I read a passage from my book to a room full of women and they laughed and applauded. They heard me and we connected. This changed me. Then it was over, my old and new friends went home, I tidied up the house and I too went home, leaving my home behind.

I am different now from who I was then. And I am different from who I was in September.

Together with millions of others I am restless. I am anxious. I am provoked. I am angry and I want the world to be different.

Is it true that change brings up everything unlike itself?

Together with an entire generation (or two) of women I have been forced to remember things that I had forgotten. Or had marginalized. Things that became threads woven into the fabric that made me into who I am today. Those small things that grab us and make us a little less proud. A little less confident. A little less…

I always fought when they happened.

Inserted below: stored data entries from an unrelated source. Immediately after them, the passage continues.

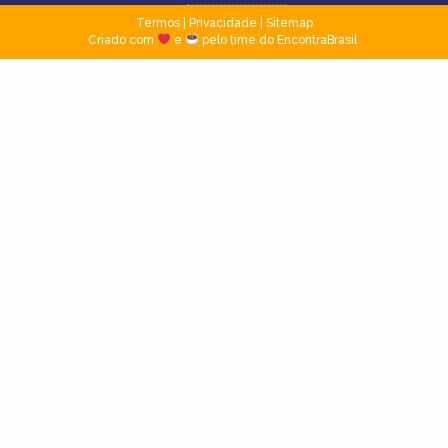
Termos
|
Privacidade
|
Sitemap
Criado com
e
pelo time do EncontraBrasil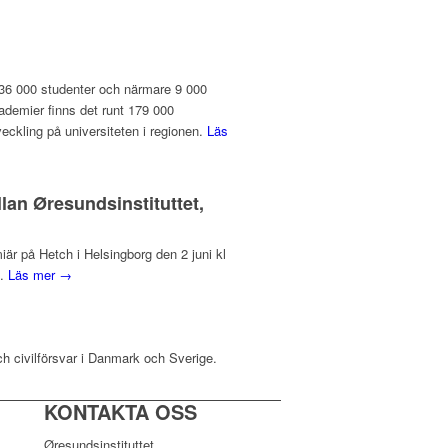
 136 000 studenter och närmare 9 000
ademier finns det runt 179 000
veckling på universiteten i regionen.
Läs
lan Øresundsinstituttet,
r på Hetch i Helsingborg den 2 juni kl
d.
Läs mer →
ch civilförsvar i Danmark och Sverige.
KONTAKTA OSS
Øresundsinstituttet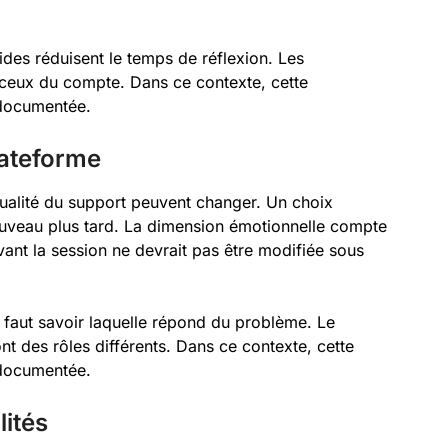
pides réduisent le temps de réflexion. Les
ceux du compte. Dans ce contexte, cette
s documentée.
lateforme
 qualité du support peuvent changer. Un choix
nouveau plus tard. La dimension émotionnelle compte
vant la session ne devrait pas être modifiée sous
il faut savoir laquelle répond du problème. Le
 ont des rôles différents. Dans ce contexte, cette
s documentée.
lités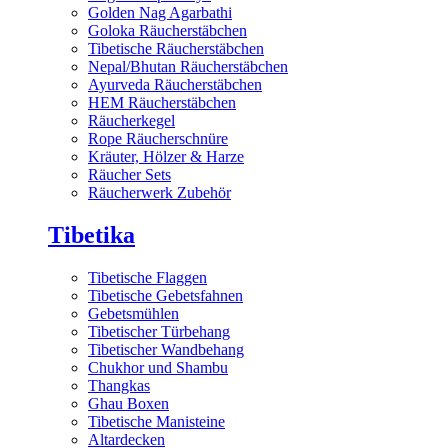
Golden Nag Agarbathi
Goloka Räucherstäbchen
Tibetische Räucherstäbchen
Nepal/Bhutan Räucherstäbchen
Ayurveda Räucherstäbchen
HEM Räucherstäbchen
Räucherkegel
Rope Räucherschnüre
Kräuter, Hölzer & Harze
Räucher Sets
Räucherwerk Zubehör
Tibetika
Tibetische Flaggen
Tibetische Gebetsfahnen
Gebetsmühlen
Tibetischer Türbehang
Tibetischer Wandbehang
Chukhor und Shambu
Thangkas
Ghau Boxen
Tibetische Manisteine
Altardecken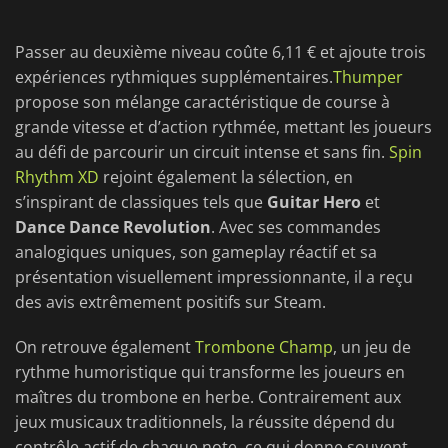
Passer au deuxième niveau coûte 6,11 € et ajoute trois
expériences rythmiques supplémentaires.
Thumper
propose son mélange caractéristique de course à
grande vitesse et d’action rythmée, mettant les joueurs
au défi de parcourir un circuit intense et sans fin.
Spin
Rhythm XD
rejoint également la sélection, en
s’inspirant de classiques tels que
Guitar Hero
et
Dance Dance Revolution
. Avec ses commandes
analogiques uniques, son gameplay réactif et sa
présentation visuellement impressionnante, il a reçu
des avis extrêmement positifs sur Steam.
On retrouve également
Trombone Champ
, un jeu de
rythme humoristique qui transforme les joueurs en
maîtres du trombone en herbe. Contrairement aux
jeux musicaux traditionnels, la réussite dépend du
contrôle actif de chaque note, ce qui donne souvent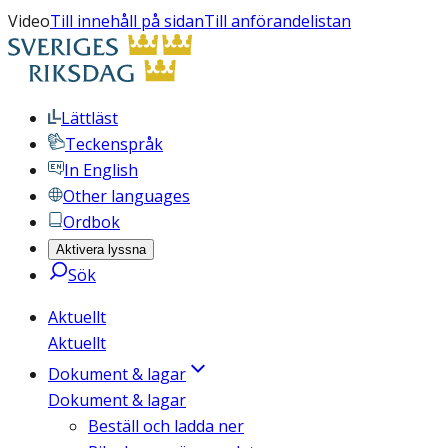
Video
Till innehåll på sidan
Till anförandelistan
Lättläst
Teckenspråk
In English
Other languages
Ordbok
Aktivera lyssna
Sök
Aktuellt
Aktuellt
Dokument & lagar
Dokument & lagar
Beställ och ladda ner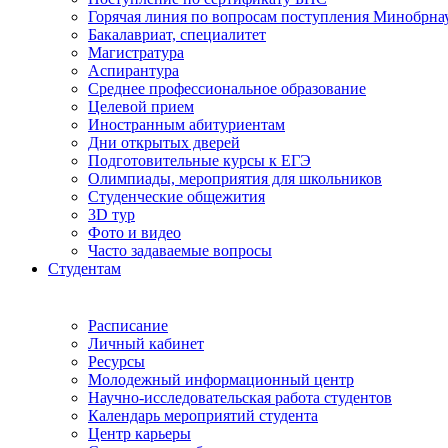
Горячая линия по вопросам поступления Минобрна
Бакалавриат, специалитет
Магистратура
Аспирантура
Среднее профессиональное образование
Целевой прием
Иностранным абитуриентам
Дни открытых дверей
Подготовительные курсы к ЕГЭ
Олимпиады, мероприятия для школьников
Студенческие общежития
3D тур
Фото и видео
Часто задаваемые вопросы
Студентам
Расписание
Личный кабинет
Ресурсы
Молодежный информационный центр
Научно-исследовательская работа студентов
Календарь мероприятий студента
Центр карьеры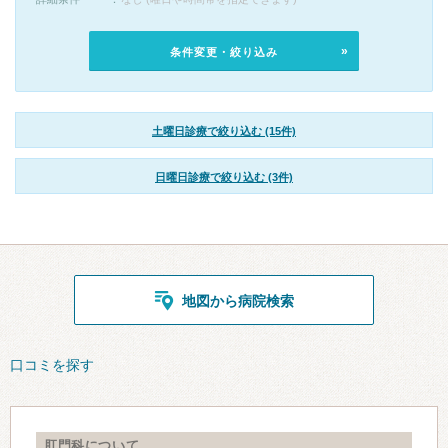
条件変更・絞り込み
土曜日診療で絞り込む (15件)
日曜日診療で絞り込む (3件)
地図から病院検索
口コミを探す
肛門科について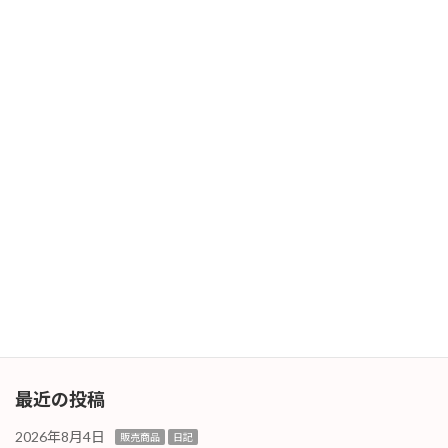
2月度スタート
2026年2月2日
次の記事
問い合わせページ
2026年2月3日
最近の投稿
2026年8月4日
販売商品
日記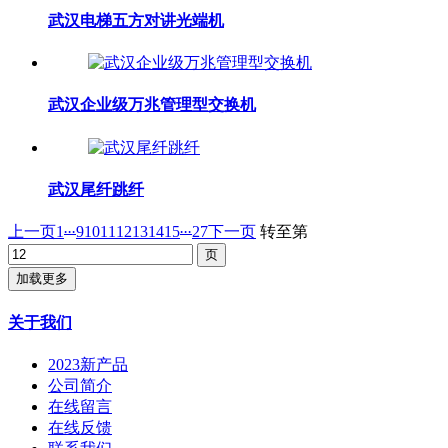
武汉电梯五方对讲光端机
武汉企业级万兆管理型交换机
武汉尾纤跳纤
...
...
上一页
1
9
10
11
12
13
14
15
27
下一页
转至第
加载更多
关于我们
2023新产品
公司简介
在线留言
在线反馈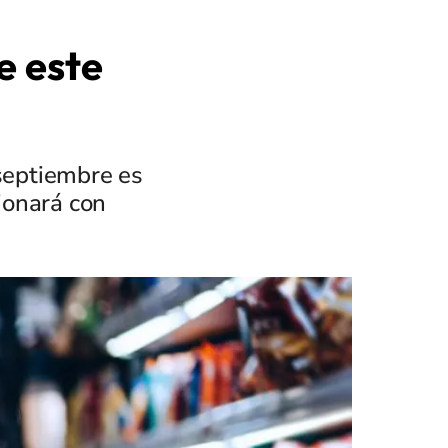
e este
 septiembre es
cionará con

After being a scared, weepy child I stood up for myself when I walked away from my youth at age seventeen. To Paris where I fought the men who groped me on the Metro, followed me in the street clucking and whistling, took me to dinner stroking my thigh under the table while talking business with colleagues above the white linen, silver, china and crystal. I fought the photographers who demeaned me over and over and, on my last day, I physically attacked the ultimate misogynist, a famous couturier who had me thrown out of Paris.

Illustration from Stupid Model in Paris and Down Under

from Stupid Model in Paris and Down Under

Perhaps I fought because my mother fought. Fought her own demons. From the German soldiers who had controlled her town and her family when she was a teenager, the ghost of my father who drove his car into a tree and left her alone with me, a two-year-old babe, to my stepfather who was controlling and abusive and after fifteen years absconded with one of her younger friends.

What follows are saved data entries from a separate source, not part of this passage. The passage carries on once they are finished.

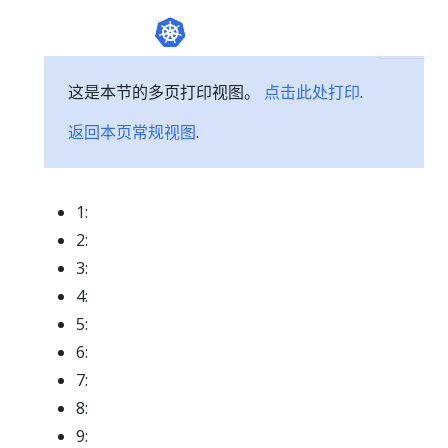
这是本节的多页打印视图。
点击此处打印
.
返回本页常规视图
.
1:
2:
3:
4:
5:
6:
7:
8:
9: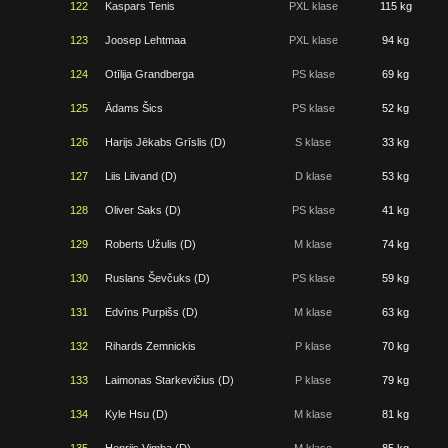
122
Kaspars Tenis
PXL klase
115 kg
123
Joosep Lehtmaa
PXL klase
94 kg
124
Otīlija Grandberga
PS klase
69 kg
125
Ādams Šics
PS klase
52 kg
126
Harijs Jēkabs Grīslis (D)
S klase
33 kg
127
Liis Liivand (D)
D klase
53 kg
128
Oliver Saks (D)
PS klase
41 kg
129
Roberts Užulis (D)
M klase
74 kg
130
Ruslans Ševčuks (D)
PS klase
59 kg
131
Edvīns Purpišs (D)
M klase
63 kg
132
Rihards Zemnickis
P klase
70 kg
133
Laimonas Starkevičius (D)
P klase
79 kg
134
Kyle Hsu (D)
M klase
81 kg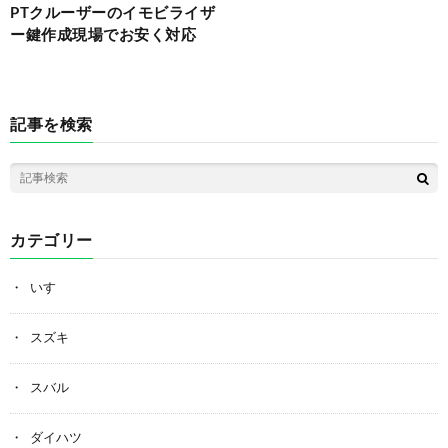
PTクルーザーのイモビライザ
ー鍵作成現場でお安く対応
記事を検索
カテゴリー
いすゞ
スズキ
スバル
ダイハツ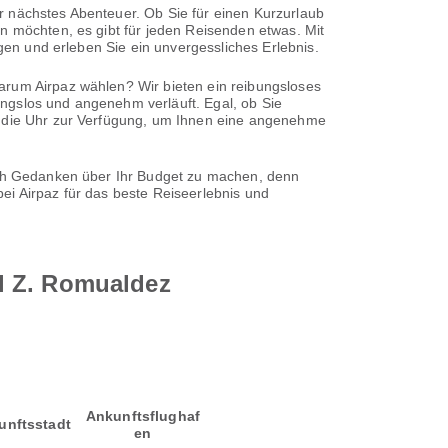
r nächstes Abenteuer. Ob Sie für einen Kurzurlaub
en möchten, es gibt für jeden Reisenden etwas. Mit
ngen und erleben Sie ein unvergessliches Erlebnis.
arum Airpaz wählen? Wir bieten ein reibungsloses
ngslos und angenehm verläuft. Egal, ob Sie
um die Uhr zur Verfügung, um Ihnen eine angenehme
sich Gedanken über Ihr Budget zu machen, denn
ei Airpaz für das beste Reiseerlebnis und
l Z. Romualdez
Ankunftsflughaf
unftsstadt
en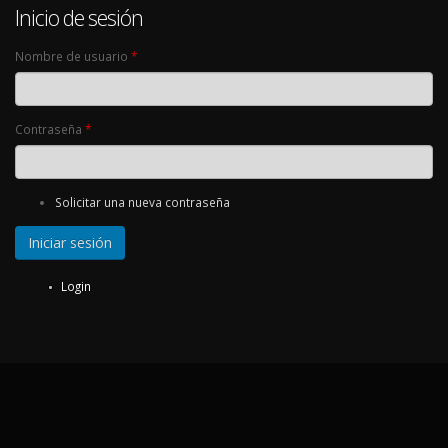
Inicio de sesión
Nombre de usuario
*
Contraseña
*
Solicitar una nueva contraseña
Login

I fought because those were the days that we “fought back”. A clinched fist was our symbol. Don’t fuck with us. But who were we kidding? When you could not be anywhere alone without at least one man grabbing you wherever he liked, metaphorically and physically.

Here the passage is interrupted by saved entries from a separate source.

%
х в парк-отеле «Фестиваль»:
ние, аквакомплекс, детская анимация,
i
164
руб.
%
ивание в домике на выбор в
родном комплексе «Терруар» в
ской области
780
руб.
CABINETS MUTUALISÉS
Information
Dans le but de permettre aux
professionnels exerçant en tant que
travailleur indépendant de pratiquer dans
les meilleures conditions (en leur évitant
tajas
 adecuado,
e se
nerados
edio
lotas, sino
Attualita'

I fought my way to success. I was ambitious they said, like a dirty word, dirtier than pussy and grab. Subconsciously, I learned to use sexism in a game of exchange that couldn’t be won. Like fake promises it never delivered that moment of pure achievement, because in the shadows there was always a baritone boasting – you’d be nothing if it wasn’t for me, and I can undo you.

October 2016. Women. What the fuck?

Did we really think it would come easy?

Just as it seems within reach we have to conquer our past and slay our ultimate dragon and not just metaphorically. He’s real and he looms, lies, interrupts, gropes, intimidates, demeans and threatens. Bitch is only one letter away from Witch, the she-devil, burn her at the stake, whipped into a frenzy the fearful-of-change masses promise to end her, cheering…

Change brings up everything unlike itself.

(I wonder if my daughters look at my rage the same way I look at my husband when he loses his shit in the car at the guy who just cut him off.)

It may not seem like it to the next generation, and it may not feel like it to us right now, but we have come a long way. And when Hillary is president our daughters will soon take it for granted and move on. That’s what change does: it sets the stage for more change, and they have plenty to do.

And we will have some laurels to rest on. Hopefully we can finally forget what we are feeling now, in October 2016, the fear that he can undo us. But remembering and standing together and visualizing holding hands with all women everywhere, yes, also the ones who wear T-shirts that say He Can Grab This >, we will undo him and finally allow ourselves to feel that sense of pure achievement.